» Requirement: Find each line below containing the word "ovarian" and copy it.

═════ Data supplied

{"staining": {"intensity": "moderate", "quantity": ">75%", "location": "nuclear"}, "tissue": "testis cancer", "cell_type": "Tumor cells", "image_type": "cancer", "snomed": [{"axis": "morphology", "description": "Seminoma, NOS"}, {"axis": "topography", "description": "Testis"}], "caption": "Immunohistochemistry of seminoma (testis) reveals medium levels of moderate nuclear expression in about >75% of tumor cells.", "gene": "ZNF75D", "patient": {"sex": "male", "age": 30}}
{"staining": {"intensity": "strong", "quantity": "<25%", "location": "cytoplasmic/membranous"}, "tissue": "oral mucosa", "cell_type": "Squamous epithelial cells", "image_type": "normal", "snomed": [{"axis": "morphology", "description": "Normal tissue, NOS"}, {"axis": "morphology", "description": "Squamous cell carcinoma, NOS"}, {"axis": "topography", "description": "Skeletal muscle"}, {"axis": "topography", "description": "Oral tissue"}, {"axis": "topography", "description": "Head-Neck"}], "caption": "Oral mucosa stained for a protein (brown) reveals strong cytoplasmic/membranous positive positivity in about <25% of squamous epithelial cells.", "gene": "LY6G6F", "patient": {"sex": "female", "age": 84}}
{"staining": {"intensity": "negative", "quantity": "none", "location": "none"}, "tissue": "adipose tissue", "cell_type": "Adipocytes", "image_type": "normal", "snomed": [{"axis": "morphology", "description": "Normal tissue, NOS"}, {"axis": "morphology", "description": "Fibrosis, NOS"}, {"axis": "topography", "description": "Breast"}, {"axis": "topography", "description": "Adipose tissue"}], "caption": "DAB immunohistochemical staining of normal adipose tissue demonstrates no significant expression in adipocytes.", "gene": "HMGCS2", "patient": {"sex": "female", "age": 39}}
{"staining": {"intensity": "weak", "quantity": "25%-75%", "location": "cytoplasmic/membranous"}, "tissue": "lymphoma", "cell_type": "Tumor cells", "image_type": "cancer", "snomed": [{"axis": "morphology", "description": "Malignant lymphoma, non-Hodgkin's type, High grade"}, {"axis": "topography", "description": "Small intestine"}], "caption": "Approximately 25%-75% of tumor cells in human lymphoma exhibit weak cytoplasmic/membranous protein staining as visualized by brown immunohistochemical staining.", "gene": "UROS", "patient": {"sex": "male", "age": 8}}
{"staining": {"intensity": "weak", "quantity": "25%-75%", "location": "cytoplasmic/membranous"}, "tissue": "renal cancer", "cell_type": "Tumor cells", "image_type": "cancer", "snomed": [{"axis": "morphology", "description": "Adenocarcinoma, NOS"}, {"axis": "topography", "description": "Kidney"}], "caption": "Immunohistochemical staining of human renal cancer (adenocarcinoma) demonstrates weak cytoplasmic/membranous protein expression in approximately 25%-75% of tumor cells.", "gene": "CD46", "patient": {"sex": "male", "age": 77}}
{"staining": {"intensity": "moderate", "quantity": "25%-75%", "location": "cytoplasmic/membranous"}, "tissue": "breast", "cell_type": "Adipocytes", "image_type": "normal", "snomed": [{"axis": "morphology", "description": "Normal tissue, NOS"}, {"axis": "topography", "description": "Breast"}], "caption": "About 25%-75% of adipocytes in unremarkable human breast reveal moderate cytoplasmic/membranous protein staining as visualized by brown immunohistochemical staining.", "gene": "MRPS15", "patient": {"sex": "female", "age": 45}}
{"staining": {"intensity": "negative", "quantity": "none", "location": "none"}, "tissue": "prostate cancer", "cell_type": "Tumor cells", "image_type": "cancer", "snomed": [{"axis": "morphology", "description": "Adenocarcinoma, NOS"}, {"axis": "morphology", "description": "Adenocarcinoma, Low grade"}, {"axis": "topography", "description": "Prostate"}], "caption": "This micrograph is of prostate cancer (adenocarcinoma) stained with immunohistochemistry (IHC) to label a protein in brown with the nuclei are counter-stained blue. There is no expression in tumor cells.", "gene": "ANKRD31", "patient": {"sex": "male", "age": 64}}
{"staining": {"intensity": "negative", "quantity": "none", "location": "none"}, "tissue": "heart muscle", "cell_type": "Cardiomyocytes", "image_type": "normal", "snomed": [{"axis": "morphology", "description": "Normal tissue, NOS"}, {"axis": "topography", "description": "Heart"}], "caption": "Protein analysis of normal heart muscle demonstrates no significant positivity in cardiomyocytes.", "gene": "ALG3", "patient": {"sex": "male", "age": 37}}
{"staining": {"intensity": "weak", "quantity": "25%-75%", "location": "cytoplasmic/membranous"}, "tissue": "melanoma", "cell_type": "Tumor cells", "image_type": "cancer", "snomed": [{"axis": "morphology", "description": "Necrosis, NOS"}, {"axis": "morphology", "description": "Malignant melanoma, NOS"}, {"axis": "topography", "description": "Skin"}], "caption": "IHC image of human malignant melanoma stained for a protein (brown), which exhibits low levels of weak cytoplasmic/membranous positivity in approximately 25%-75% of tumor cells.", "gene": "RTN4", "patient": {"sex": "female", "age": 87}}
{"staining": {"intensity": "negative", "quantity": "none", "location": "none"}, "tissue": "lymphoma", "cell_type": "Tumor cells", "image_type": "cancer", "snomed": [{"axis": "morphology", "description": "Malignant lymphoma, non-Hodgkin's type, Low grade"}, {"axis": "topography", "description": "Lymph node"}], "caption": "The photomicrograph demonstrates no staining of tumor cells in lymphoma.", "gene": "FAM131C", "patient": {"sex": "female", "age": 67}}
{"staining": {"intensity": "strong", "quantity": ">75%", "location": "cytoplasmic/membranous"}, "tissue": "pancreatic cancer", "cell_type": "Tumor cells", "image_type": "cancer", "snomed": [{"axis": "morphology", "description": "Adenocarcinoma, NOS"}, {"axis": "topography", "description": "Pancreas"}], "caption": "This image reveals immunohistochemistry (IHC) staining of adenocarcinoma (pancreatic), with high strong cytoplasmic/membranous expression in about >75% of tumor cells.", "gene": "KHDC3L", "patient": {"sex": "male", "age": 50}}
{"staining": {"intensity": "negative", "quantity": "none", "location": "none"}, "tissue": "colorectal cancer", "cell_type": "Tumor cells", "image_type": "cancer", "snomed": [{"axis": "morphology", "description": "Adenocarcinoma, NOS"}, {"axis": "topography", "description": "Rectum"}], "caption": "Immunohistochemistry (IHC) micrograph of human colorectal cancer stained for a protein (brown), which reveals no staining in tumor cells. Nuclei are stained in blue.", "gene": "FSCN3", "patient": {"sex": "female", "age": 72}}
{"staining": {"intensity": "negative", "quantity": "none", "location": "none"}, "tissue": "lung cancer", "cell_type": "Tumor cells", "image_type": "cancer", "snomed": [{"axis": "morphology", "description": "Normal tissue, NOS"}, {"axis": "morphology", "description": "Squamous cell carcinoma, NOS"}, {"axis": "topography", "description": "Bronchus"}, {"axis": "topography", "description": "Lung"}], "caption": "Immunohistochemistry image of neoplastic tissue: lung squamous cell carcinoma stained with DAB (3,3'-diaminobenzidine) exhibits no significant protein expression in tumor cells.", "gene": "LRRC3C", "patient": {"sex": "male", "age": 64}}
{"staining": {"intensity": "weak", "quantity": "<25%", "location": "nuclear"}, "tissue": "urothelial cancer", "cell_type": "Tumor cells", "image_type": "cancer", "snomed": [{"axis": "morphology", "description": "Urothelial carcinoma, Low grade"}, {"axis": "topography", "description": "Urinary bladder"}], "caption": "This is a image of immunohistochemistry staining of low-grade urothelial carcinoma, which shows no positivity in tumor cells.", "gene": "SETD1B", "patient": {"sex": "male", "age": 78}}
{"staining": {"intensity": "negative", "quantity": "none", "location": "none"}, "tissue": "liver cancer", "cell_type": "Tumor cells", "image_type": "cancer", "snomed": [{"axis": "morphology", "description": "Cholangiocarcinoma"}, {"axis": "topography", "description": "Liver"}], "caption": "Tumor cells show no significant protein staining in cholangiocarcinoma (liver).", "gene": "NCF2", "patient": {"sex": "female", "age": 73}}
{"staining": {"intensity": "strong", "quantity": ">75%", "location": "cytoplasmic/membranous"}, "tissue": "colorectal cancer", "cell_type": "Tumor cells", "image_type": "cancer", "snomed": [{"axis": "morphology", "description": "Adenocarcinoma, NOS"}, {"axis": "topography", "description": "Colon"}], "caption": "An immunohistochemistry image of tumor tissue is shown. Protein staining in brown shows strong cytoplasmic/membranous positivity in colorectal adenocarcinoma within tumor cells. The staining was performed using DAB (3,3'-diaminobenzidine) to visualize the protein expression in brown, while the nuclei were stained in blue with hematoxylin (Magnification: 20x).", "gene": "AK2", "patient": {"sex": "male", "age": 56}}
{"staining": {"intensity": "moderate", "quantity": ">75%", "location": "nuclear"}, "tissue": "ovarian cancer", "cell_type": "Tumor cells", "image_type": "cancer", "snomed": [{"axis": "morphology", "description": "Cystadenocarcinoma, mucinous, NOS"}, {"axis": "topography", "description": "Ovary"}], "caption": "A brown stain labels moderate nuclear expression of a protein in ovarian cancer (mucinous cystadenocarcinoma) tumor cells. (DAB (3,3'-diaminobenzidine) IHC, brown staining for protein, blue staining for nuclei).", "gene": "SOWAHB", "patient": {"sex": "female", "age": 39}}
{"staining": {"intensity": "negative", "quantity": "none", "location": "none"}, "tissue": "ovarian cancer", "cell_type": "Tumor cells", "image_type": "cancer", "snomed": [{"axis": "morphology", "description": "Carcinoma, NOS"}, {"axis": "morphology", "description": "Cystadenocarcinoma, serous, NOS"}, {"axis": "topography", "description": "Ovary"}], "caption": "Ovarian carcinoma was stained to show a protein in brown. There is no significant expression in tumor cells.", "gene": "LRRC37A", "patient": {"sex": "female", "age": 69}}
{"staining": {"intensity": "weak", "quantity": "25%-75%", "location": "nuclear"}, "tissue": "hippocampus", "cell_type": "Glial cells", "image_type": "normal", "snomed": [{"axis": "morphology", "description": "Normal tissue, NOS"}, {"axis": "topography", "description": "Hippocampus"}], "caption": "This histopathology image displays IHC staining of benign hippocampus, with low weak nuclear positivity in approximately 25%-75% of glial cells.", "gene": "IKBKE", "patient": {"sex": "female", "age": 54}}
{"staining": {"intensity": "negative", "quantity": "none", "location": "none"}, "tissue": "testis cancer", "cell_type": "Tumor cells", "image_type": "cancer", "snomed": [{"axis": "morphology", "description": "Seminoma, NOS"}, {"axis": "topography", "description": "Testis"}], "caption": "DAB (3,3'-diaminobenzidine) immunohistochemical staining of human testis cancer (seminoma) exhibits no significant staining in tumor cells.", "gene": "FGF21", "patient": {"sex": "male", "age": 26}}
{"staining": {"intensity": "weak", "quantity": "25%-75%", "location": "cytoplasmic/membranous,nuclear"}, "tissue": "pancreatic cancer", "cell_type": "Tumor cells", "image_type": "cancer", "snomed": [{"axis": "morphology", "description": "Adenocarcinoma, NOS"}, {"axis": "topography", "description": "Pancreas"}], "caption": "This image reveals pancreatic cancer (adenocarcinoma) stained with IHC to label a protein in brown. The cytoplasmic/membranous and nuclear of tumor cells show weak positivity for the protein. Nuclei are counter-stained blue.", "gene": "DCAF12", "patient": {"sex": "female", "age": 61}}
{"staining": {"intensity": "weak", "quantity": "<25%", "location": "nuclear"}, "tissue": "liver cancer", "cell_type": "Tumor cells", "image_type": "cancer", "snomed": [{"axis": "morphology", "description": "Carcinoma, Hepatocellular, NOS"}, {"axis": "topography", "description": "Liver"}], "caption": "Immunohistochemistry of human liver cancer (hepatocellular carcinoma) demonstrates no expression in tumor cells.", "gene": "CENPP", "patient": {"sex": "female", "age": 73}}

══════════

» Your response:
{"staining": {"intensity": "moderate", "quantity": ">75%", "location": "nuclear"}, "tissue": "ovarian cancer", "cell_type": "Tumor cells", "image_type": "cancer", "snomed": [{"axis": "morphology", "description": "Cystadenocarcinoma, mucinous, NOS"}, {"axis": "topography", "description": "Ovary"}], "caption": "A brown stain labels moderate nuclear expression of a protein in ovarian cancer (mucinous cystadenocarcinoma) tumor cells. (DAB (3,3'-diaminobenzidine) IHC, brown staining for protein, blue staining for nuclei).", "gene": "SOWAHB", "patient": {"sex": "female", "age": 39}}
{"staining": {"intensity": "negative", "quantity": "none", "location": "none"}, "tissue": "ovarian cancer", "cell_type": "Tumor cells", "image_type": "cancer", "snomed": [{"axis": "morphology", "description": "Carcinoma, NOS"}, {"axis": "morphology", "description": "Cystadenocarcinoma, serous, NOS"}, {"axis": "topography", "description": "Ovary"}], "caption": "Ovarian carcinoma was stained to show a protein in brown. There is no significant expression in tumor cells.", "gene": "LRRC37A", "patient": {"sex": "female", "age": 69}}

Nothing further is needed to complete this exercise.